— Information —
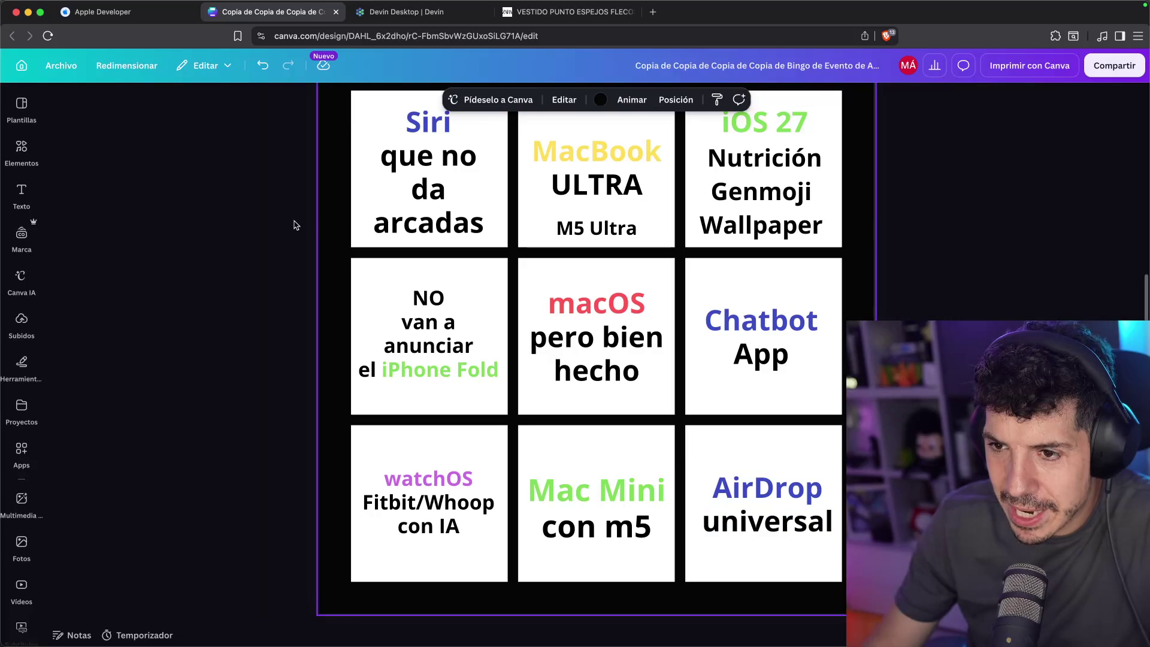
click(306, 227)
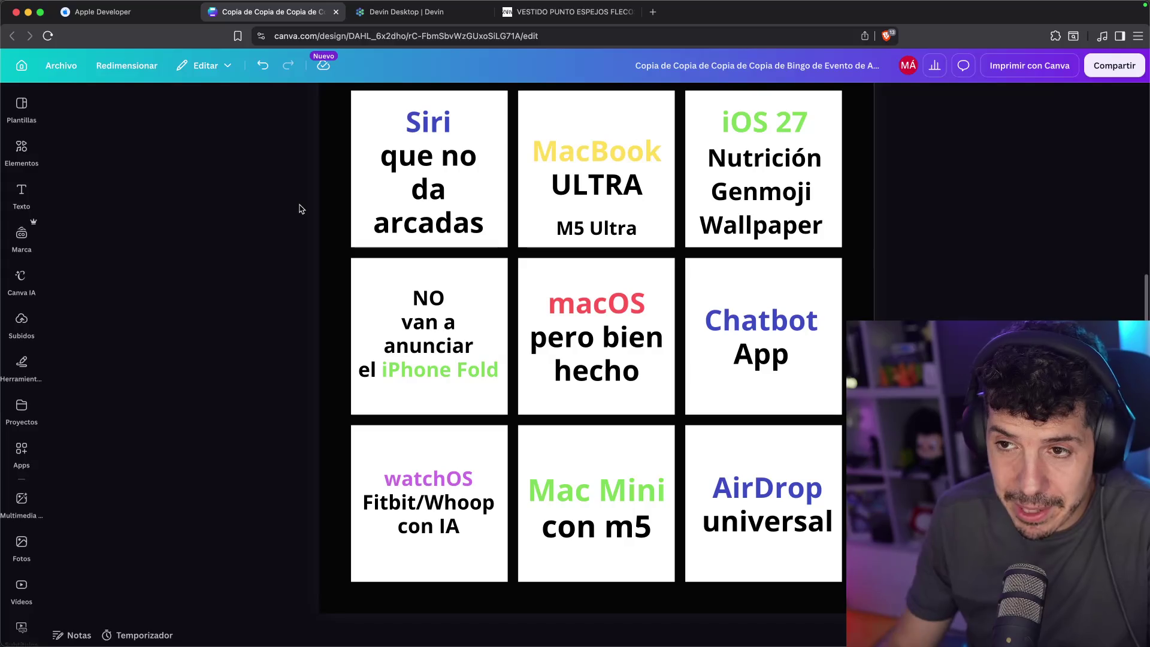
key(super+t)
Search Google for 'airdrop de google' to find its AirDrop equivalent, then close the results
text(airdrop de google)
key(Return)
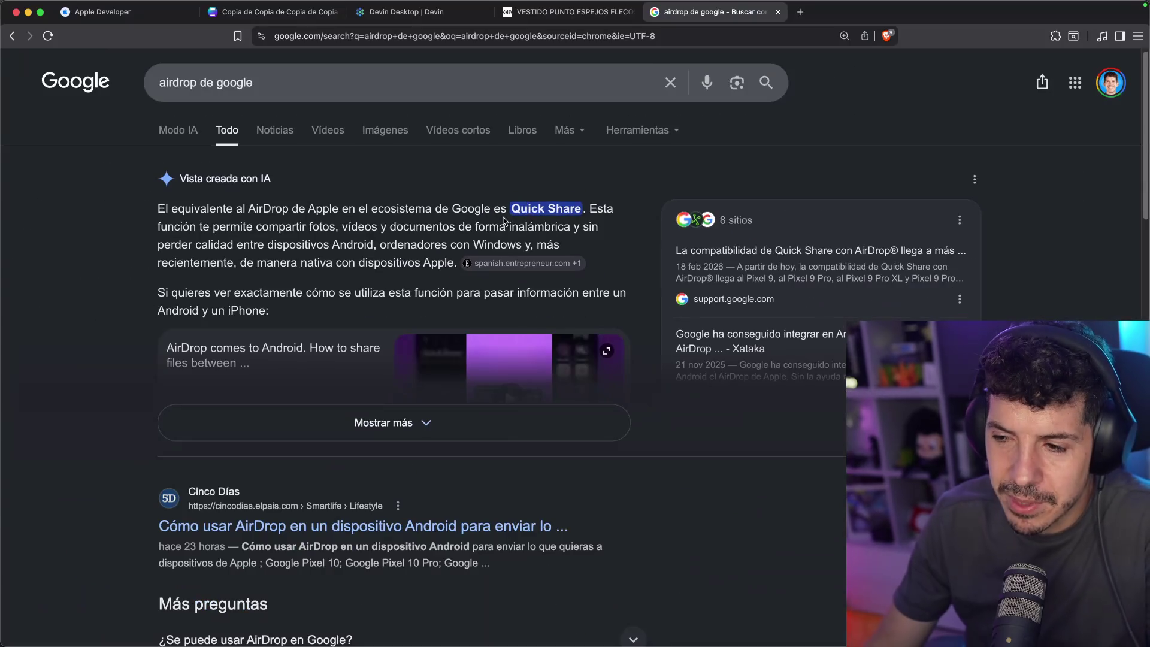
key(super+w)
Move the AirDrop text up, add lines '+' and 'Quickshare', and shrink it to fit the cell
drag(717, 461, 714, 432)
click(751, 460)
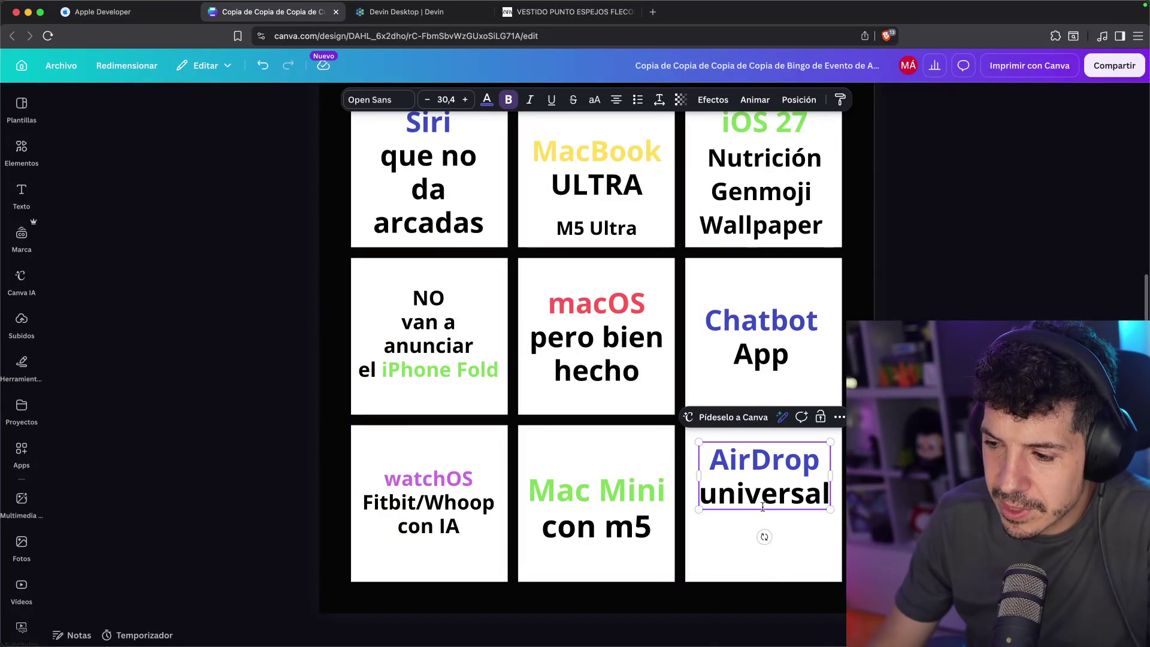
key(End)
key(Return)
text(+)
key(Return)
text(Quick)
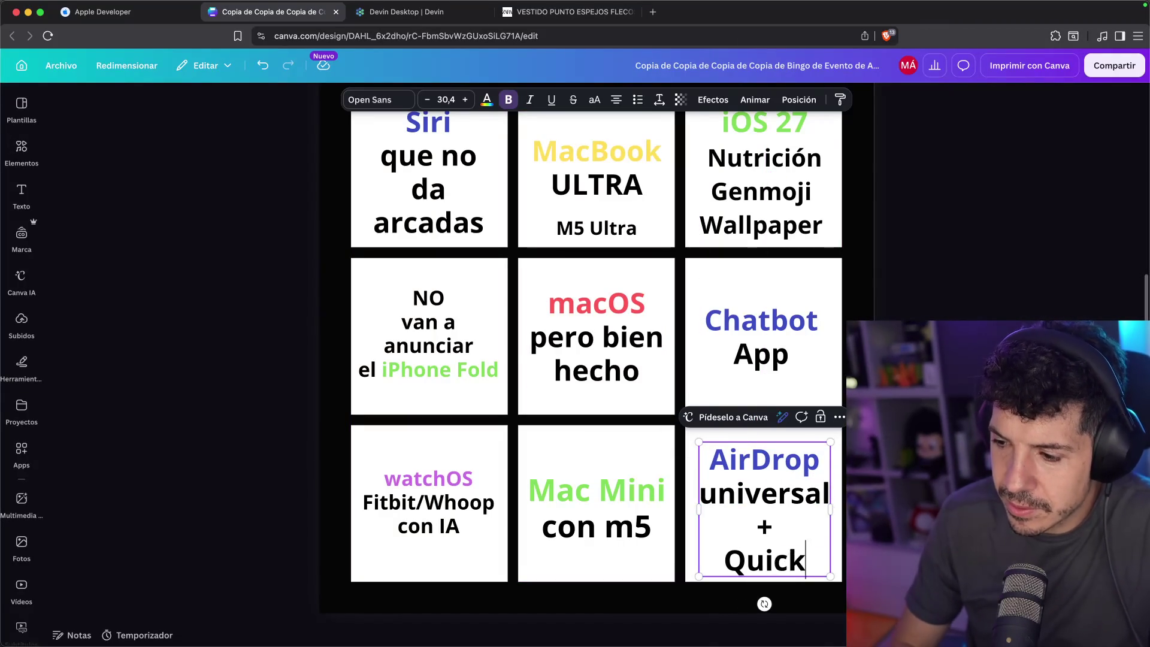
text(share)
drag(837, 571, 821, 551)
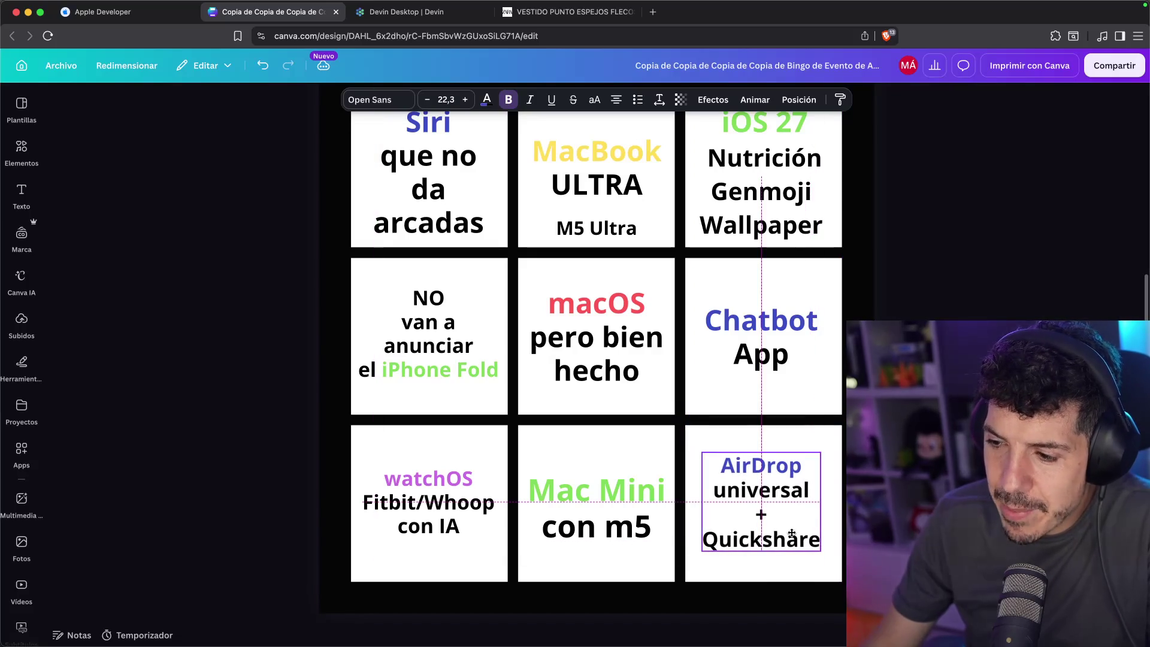
key(Escape)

— What to produce —
Nothing but an exact copy of the data, without pictures, should be returned.

— Answer area —
click(306, 227)
key(super+t)
Search Google for 'airdrop de google' to find its AirDrop equivalent, then close the results
text(airdrop de google)
key(Return)
key(super+w)
Move the AirDrop text up, add lines '+' and 'Quickshare', and shrink it to fit the cell
drag(717, 461, 714, 432)
click(751, 460)
key(End)
key(Return)
text(+)
key(Return)
text(Quick)
text(share)
drag(837, 571, 821, 551)
key(Escape)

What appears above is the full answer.